== NA PODSTAWIE INFORMACJI ==
**A)** Jakie trzy sformułowania słychać dziś od rana w mediach i w internecie według tekstu o Stephenie Hawkingu?
**B)** Sformatuj jako tabelę Markdown z kolumnami „Nr” i „Wiersz” tylko fragment wierszy danych od wiersza zawierającego „Генеральний директор” do końca wierszy, z obiema granicami włącznie i bez pustych wierszy.

== TEKST DO CZYTANIA ==
„Nie straszyłbym Hawkingiem. Bardziej niż jego książek obawiałbym się bezmyślności, wzruszenia ramionami przy podejmowaniu wielkich pytań filozofii” – pisał abp Józef Życiński.
Umarł Stephen Hawking, wielki brytyjski astrofizyk, kosmolog, fizyk teoretyk. Cierpiał na stwardnienie zanikowe boczne, którego postęp powodował stopniowy paraliż ciała.
Wielki Wybuch, czarne dziury i grawitacja kwantowa – te „magiczne” sformułowania słychać dzisiaj od rana w mediach i w internecie. Piszę „magiczne”, bowiem niewiele osób wypowiadających te słowa zna ich znaczenie.
Facebook zalewany jest dziś cytatami z jego prac i wywiadów, zazwyczaj wyrwanymi z kontekstu. Największą furorę robi ten o seksie, odkryciach naukowych i wzajemnej korelacji między nimi.
Niektórzy ateiści chcieliby mieć Hawkinga na swoich ideologicznych sztandarach, tak jakby udowodnił nieistnienie Boga. Uczony jednak tym się nie zajmował, tyle że owi „wyznawcy” o tym nie wiedzą.

== Dane do rozumienia wykresów ==

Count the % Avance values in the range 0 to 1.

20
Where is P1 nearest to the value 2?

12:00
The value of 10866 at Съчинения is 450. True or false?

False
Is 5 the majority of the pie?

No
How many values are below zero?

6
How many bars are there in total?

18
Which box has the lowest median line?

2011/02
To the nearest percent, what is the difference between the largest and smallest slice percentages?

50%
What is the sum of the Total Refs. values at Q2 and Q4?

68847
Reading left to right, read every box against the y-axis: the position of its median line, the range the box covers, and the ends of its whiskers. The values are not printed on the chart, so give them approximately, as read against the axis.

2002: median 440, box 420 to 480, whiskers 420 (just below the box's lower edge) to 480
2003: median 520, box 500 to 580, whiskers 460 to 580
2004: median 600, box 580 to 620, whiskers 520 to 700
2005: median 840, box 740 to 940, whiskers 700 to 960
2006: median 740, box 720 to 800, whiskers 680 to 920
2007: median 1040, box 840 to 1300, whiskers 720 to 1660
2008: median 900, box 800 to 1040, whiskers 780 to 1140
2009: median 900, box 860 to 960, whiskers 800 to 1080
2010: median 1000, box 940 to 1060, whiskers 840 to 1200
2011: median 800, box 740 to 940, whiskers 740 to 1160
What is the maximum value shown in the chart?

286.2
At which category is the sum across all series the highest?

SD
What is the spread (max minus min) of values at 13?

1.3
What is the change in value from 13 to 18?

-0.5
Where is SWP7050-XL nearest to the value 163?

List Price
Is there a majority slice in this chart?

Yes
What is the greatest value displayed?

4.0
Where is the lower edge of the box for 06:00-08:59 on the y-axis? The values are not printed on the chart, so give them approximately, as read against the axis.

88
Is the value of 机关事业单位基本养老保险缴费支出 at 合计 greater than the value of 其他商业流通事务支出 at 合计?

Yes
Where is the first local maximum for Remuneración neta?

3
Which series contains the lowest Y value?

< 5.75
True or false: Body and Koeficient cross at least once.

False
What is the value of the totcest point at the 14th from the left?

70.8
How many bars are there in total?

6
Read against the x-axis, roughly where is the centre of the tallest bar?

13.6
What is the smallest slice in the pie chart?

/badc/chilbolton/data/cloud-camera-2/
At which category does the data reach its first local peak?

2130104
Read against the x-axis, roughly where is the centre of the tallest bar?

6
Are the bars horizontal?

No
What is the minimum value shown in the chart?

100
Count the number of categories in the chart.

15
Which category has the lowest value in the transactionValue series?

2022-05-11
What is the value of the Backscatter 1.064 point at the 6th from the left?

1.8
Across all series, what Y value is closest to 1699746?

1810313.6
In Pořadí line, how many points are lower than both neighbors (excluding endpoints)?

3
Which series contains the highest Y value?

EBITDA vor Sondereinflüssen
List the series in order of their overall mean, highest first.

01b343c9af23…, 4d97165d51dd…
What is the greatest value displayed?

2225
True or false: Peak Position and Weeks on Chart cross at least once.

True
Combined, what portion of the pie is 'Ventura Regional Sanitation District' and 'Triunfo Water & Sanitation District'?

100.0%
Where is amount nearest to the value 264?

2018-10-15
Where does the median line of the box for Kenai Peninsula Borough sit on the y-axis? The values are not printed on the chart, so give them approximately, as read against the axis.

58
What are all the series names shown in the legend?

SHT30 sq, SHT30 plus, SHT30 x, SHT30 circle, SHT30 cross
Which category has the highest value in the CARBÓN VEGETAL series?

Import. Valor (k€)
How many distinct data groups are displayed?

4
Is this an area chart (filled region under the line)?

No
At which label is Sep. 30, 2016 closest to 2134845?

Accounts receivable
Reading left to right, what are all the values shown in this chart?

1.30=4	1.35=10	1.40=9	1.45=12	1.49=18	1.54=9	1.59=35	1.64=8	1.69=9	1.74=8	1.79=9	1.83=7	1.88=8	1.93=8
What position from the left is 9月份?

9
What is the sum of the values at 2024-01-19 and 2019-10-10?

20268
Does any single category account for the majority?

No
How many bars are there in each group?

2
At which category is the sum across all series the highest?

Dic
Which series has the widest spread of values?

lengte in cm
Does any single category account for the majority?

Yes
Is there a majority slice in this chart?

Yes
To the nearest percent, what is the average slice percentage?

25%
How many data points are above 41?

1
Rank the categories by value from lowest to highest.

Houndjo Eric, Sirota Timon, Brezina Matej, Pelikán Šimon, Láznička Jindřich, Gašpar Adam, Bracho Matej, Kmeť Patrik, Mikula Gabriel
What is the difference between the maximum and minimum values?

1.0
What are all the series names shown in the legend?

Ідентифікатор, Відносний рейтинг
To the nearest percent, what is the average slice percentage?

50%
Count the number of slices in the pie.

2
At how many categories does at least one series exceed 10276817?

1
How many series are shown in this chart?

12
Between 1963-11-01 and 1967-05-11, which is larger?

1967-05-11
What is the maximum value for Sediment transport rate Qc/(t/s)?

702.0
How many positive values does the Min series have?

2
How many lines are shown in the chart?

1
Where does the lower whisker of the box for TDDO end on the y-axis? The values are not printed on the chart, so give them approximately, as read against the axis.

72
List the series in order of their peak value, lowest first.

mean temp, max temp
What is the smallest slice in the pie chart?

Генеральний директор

== OCZEKIWANE WYNIKI ==
**A)** Wielki Wybuch, czarne dziury i grawitacja kwantowa.

**B)**
| Nr | Wiersz |
|---|---|
| 1 | Генеральний директор |